Pecado e redenção são atributos da natureza humana; o homem é derrotado pelo seu ego, e é vitorioso pelo seu Eu, e, graças a seu livre arbítrio, o homem é responsável tanto por sua derrota ou pecado, como por sua vitória ou redenção. Tanto o Lúcifer como o Lógos, tanto o diabo da perdição como o Jesus da redenção, estão dentro do homem, e compete ao homem fazer triunfar o seu Eu crístico sobre o seu ego luciférico. O Lúcifer e o Cristo são os fatores do pecado e da redenção, e o homem é tanto autor disto como daquilo. É inexistente um Deus ofendido e vingativo que exija que um inocente pague pelos pecados do pecador. O ego pecador deve sofrer pela inversão das leis divinas em sua natureza humana; deve integrar-se voluntariamente no Eu Divino, e, como toda a integração do ego no Eu equivale a uma desintegração do ego, o homem não pode se redimir sem essa morte do ego – “se o grão de trigo (ego) não morrer, ficará estéril; mas, se morrer, produzirá muito fruto (Eu)”.

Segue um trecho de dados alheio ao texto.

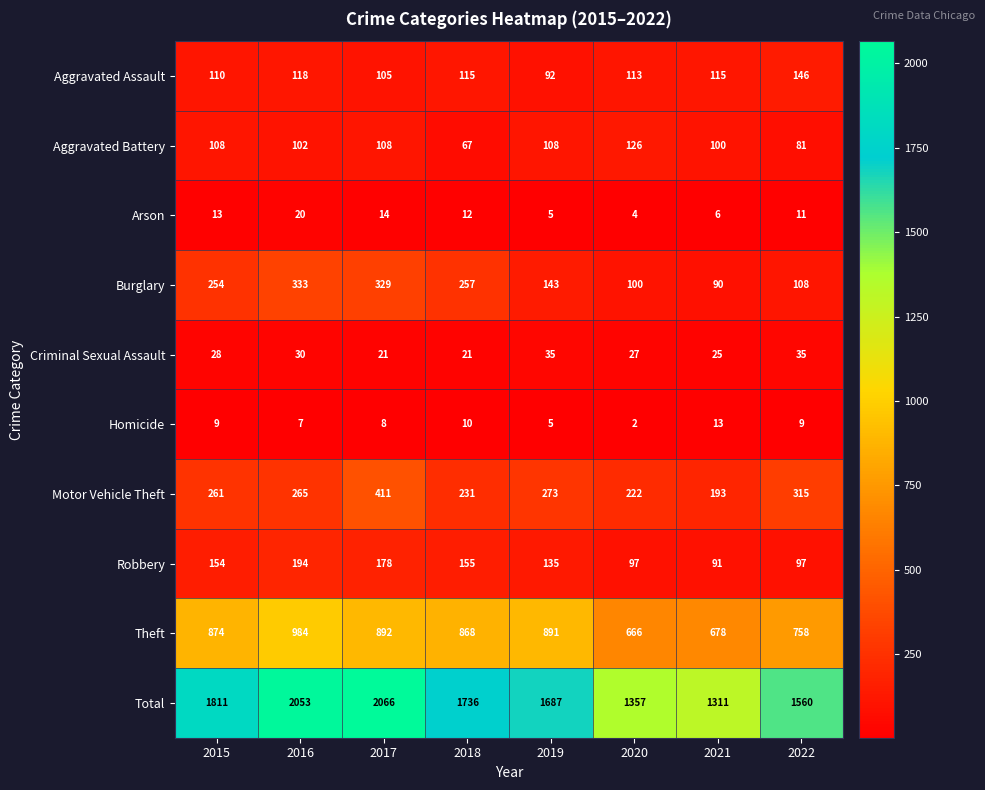

What is the difference between the second highest and second lowest values in the Criminal Sexual Assault series?

14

Em Jesus, havia plena vitória do Eu crístico sobre o ego humano – “quem de vocês pode me culpar de algum pecado?” - nunca o seu ego humano derrotou o seu Eu divino, embora o tentasse por diversas vezes, como nas trevas do Getsêmane e nos arredores do Gólgota.

Nele, a imagem e semelhança de Deus foi realizada, nele habitava toda a plenitude da Divindade. E ele afirma que ele é, para nós, o Caminho, a Verdade e a Vida. A plenitude do homem perfeito nele habita, e, como toda plenitude necessariamente transborda, “da sua plenitude todos nós recebemos, graça e mais graça”.

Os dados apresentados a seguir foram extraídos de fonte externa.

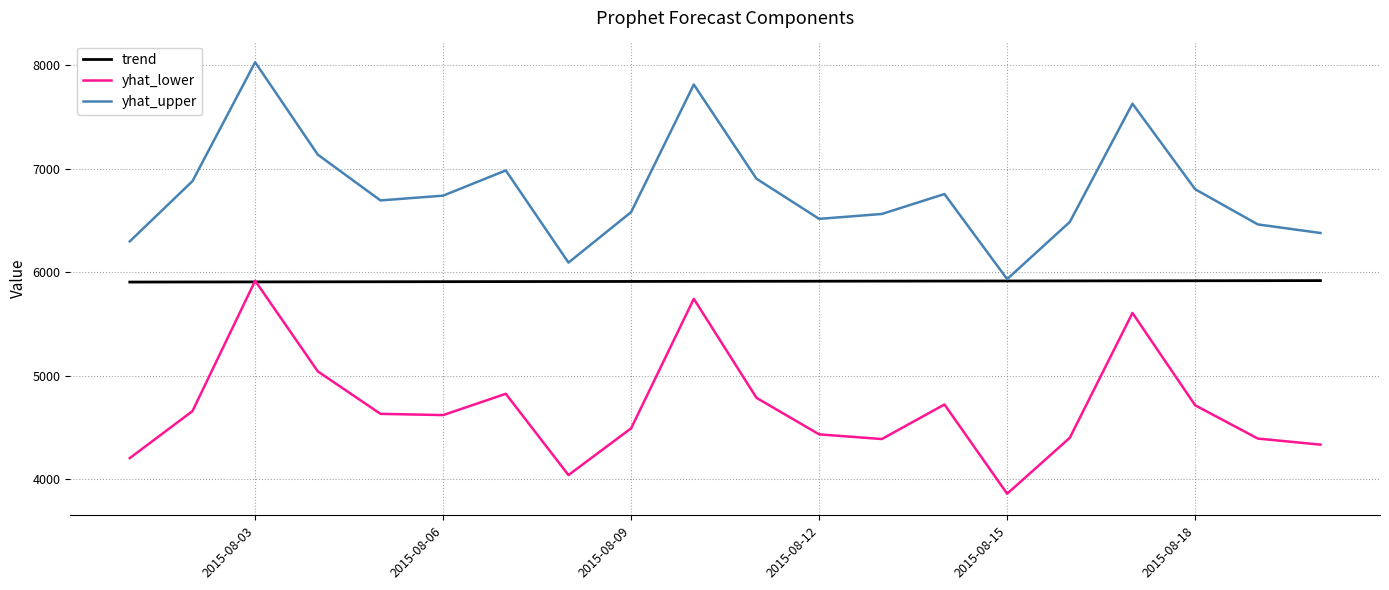

What is the smallest value displayed?

3859.0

Como toda desintegração do ego, integrando-se no Eu, é sofrimento, Jesus mostrou nas últimas horas de sua vida terrestre, que o homem deve estar disposto a aceitar todo e qualquer sofrimento para realizar a integração do seu ego humano no seu Eu divino.

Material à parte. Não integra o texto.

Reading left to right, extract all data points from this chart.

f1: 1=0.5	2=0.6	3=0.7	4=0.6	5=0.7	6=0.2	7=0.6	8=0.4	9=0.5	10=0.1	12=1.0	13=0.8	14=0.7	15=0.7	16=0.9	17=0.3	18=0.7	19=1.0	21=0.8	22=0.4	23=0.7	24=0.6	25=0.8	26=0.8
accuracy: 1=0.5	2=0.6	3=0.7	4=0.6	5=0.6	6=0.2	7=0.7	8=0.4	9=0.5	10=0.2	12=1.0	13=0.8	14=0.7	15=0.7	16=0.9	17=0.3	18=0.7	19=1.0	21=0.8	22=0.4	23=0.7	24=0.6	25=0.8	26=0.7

A Cristo-redenção, é uma genuína autorredenção, uma redenção do homem pelo seu Eu divino. Sem resistência não há evolução, e sem integração do ego no Eu, não há vitória.

Todo o processo do sofrimento e morte de Jesus equivale a um grandioso símbolo e a um insistente convite para o discípulo fazer o que ele fez.

Jesus é o redentor da humanidade de um modo mais verdadeiro e glorioso do que imaginam as teologias tradicionais. Redimiu plenamente o seu Jesus humano pelo poder do seu Cristo divino – “não devia então o Cristo sofrer tudo isto para assim entrar em sua gloria” - divinizou e cristificou a sua natureza humana individual, mostrando a todos o caminho a seguir, a redenção da natureza humana de cada um e sua plena auto-realização.

Jesus, pela sua auto-realização, através de seu sofrimento voluntário e vitorioso, mostra a todo homem que ele pode entrar na sua glória pelo mesmo caminho – “exemplo vos dei para que façam o que eu fiz.

Texto revisado extraído do livro Que vos Parece do Cristo?